▸ INPUT MATERIAL:
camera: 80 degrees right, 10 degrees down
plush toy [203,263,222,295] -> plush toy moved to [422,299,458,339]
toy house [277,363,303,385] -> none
---
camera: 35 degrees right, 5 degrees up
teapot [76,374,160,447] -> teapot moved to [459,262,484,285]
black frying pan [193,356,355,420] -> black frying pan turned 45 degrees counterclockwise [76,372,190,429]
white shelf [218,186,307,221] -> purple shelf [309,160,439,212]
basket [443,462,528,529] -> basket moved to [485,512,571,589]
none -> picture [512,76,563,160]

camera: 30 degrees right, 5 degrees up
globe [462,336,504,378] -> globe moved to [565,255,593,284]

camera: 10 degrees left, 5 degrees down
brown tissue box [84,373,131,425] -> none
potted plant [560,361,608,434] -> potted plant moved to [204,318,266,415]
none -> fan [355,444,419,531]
--
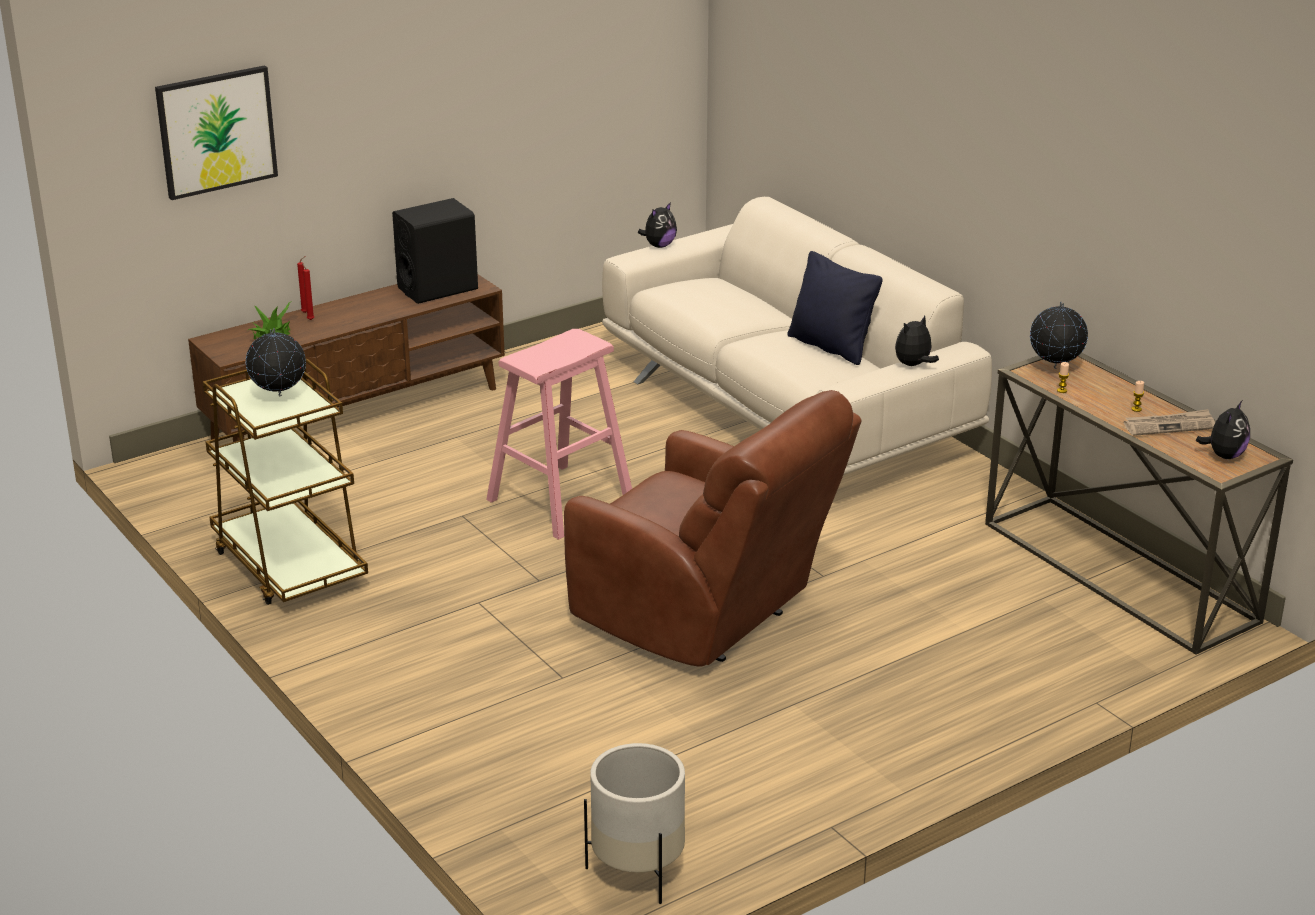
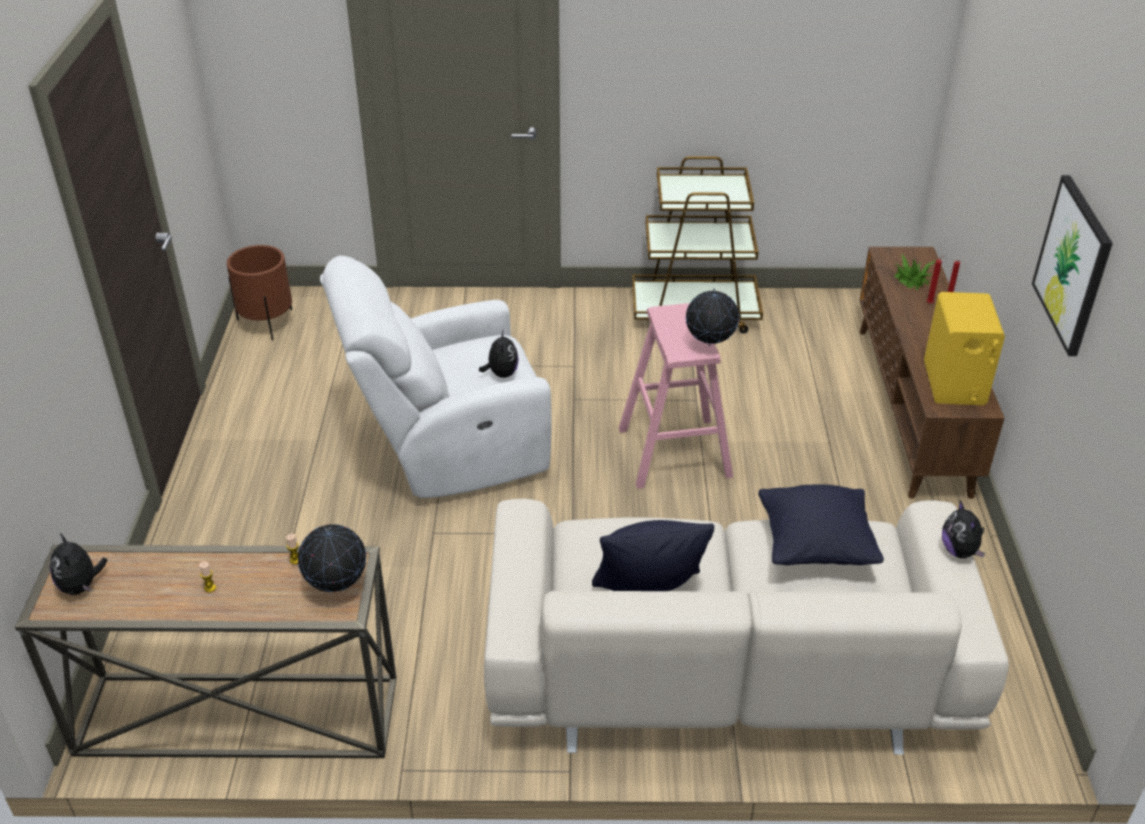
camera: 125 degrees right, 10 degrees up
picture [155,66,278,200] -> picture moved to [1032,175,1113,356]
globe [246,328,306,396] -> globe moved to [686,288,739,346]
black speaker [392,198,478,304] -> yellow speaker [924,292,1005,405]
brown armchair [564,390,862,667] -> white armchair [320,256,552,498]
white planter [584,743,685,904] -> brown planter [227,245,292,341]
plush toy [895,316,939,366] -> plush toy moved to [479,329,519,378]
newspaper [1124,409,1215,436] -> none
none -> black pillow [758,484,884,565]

▸ DIRECTIONS FOR THIS TASK: Gather from the data above every line with the string "moved".

▸ RESPONSE BELOW:
plush toy [203,263,222,295] -> plush toy moved to [422,299,458,339]
teapot [76,374,160,447] -> teapot moved to [459,262,484,285]
basket [443,462,528,529] -> basket moved to [485,512,571,589]
globe [462,336,504,378] -> globe moved to [565,255,593,284]
potted plant [560,361,608,434] -> potted plant moved to [204,318,266,415]
picture [155,66,278,200] -> picture moved to [1032,175,1113,356]
globe [246,328,306,396] -> globe moved to [686,288,739,346]
plush toy [895,316,939,366] -> plush toy moved to [479,329,519,378]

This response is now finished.